╭─ SELECTED TEXT
He was not only astute is remaining aloof from seeking to be a kind of Mother Teresa pol, ministering to the black poor, he was courageous. He stood up against a ferocious assault by the media—Mike Royko, Len O’Connor, all the rest of them. The greatest thing he did came with the riots following the assassination of Martin Luther King, Jr. That was his official order issued to the police for which he was widely condemned by the media and liberals—“Shoot to kill any arsonist or anyone with a Molotov cocktail in his hand because they are potential murderers…and shoot to maim or cripple anyone looking any stores in our city.”

That statement galvanized white support and emboldened the city to join with him in forsaking the trip to disaster that was made by Detroit. To me he resembled the mythological (perhaps) but medieval Roland, the nephew of Charlemagne who held the mountain pass open against the Saracens for others to pass through safely. Richard I was the greatest mayor because he was self-sacrificing. He took the heat that had to be dished out in order to preserve order. And he did it also at the Democratic convention.

Now let’s recap. Richard I’s Grand Strategy was to forget media criticism…add what minorities he could to the Democratic machine—give some of them elevator jobs at city hall, promote servile types like the senior Stroger and others… but taking care not to allow them to take it over, preferring passive ones…instill the white majority with his refusal to buckle and encourage big business to stay—which gave all of us the legacy we have today. I repeat: Richard I was the greatest.

Richard II is much different from his father but he has a Grand Strategy too. Or Grand Strategy II. . He has forsaken the Democratic party because (as John Kass believes and I think it right) he was stung when Jane Byrne was mayor and ran Ed Burke for states attorney…with an appalling number of Democrats backing Burke. Daley perforce decided to obviate the Democratic party and build a cult of personality—his own. Thus the supplicants who wanted jobs went not to the party but to Daley II’s minions. That in itself may ultimately do him in by connecting his fiefdom to patronage corruption—but Patrick Fitzgerald will have to act soon. President Bush who is no fan of Fitzgerald’s will be leaving office and it is indeterminate what his successors will do. If I were to guess, if the successor is Republican, all except Mitt Romney, will reappoint Fitzgerald (if, that is, Fitzgerald wants to continue to serve). Romney has said he will not (angry as he is at the conviction by Fitzgerald of Scooter Libby). I don’t know but I would imagine the balance of the likely Republicans would re-appoint Fitzgerald because it is in their interest to see that the Democratic USSR version here is weakened.

Of the Democrats I have no first hand knowledge, of course, but I would seriously doubt that Hillary Clinton would reappoint Fitzgerald. She is too good a Democrat to see the city’s strong mayor and his citadel assailed. Barack Obama would probably not (although I don’t imagine he will have the opportunity). The others in the lineup don’t matter because odds are they’re not going to be nominated or elected anyhow.

But I digress. There are very good odds that Daley will not be indicted and that the only ones who go to jail are his minions. Now what would be the Grand Strategy for Richard II?

Well, first of all, he seems intent on violating all the canons of good political sense. He is proposing to raise taxes to a stupendous rate—far more than he needs to. Why? My personal view is that his Grand Strategy is to leave the city far more politically impregnable than his father did. You remember his father very nearly lost in an ethnic revolt to Ben Adamowski—and the shifting sands of personality cult may not be extended to anyone after Richard II given the potential for cultural upheaval in the city.
╰─
╭─ INFORMATION PROVIDED
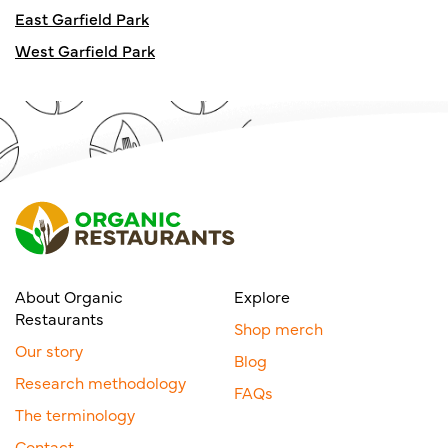
East Garfield Park
West Garfield Park
About Organic
Explore
Restaurants
Shop merch
Our story
Blog
Research methodology
FAQs
The terminology
Contact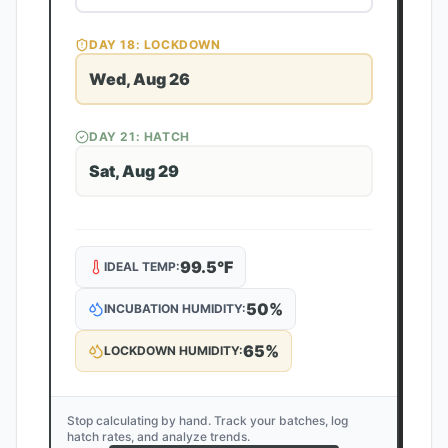
DAY
18
: LOCKDOWN
Wed, Aug 26
DAY
21
: HATCH
Sat, Aug 29
99.5
°F
IDEAL TEMP:
50
%
INCUBATION HUMIDITY:
65
%
LOCKDOWN HUMIDITY:
Stop calculating by hand. Track your batches, log
hatch rates, and analyze trends.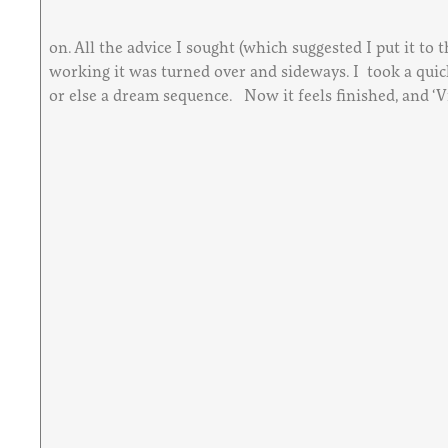
on. All the advice I sought (which suggested I put it to
working it was turned over and sideways. I took a quick 
or else a dream sequence. Now it feels finished, and ‘Vi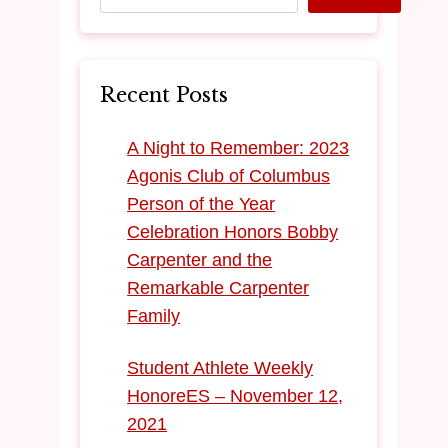
Recent Posts
​A Night to Remember: 2023
Agonis Club of Columbus
Person of the Year
Celebration Honors Bobby
Carpenter and the
Remarkable Carpenter
Family
Student Athlete Weekly
HonoreES – November 12,
2021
╰─
WHAT TO WORK ON. Copy from the piece on Richard I and Richard II, starting with "Of the Democrats" and going on through "for Richard II?". Use only the piece on Richard I and Richard II, not the rows.

EXPECTED ANSWER.
Of the Democrats I have no first hand knowledge, of course, but I would seriously doubt that Hillary Clinton would reappoint Fitzgerald. She is too good a Democrat to see the city’s strong mayor and his citadel assailed. Barack Obama would probably not (although I don’t imagine he will have the opportunity). The others in the lineup don’t matter because odds are they’re not going to be nominated or elected anyhow.

But I digress. There are very good odds that Daley will not be indicted and that the only ones who go to jail are his minions. Now what would be the Grand Strategy for Richard II?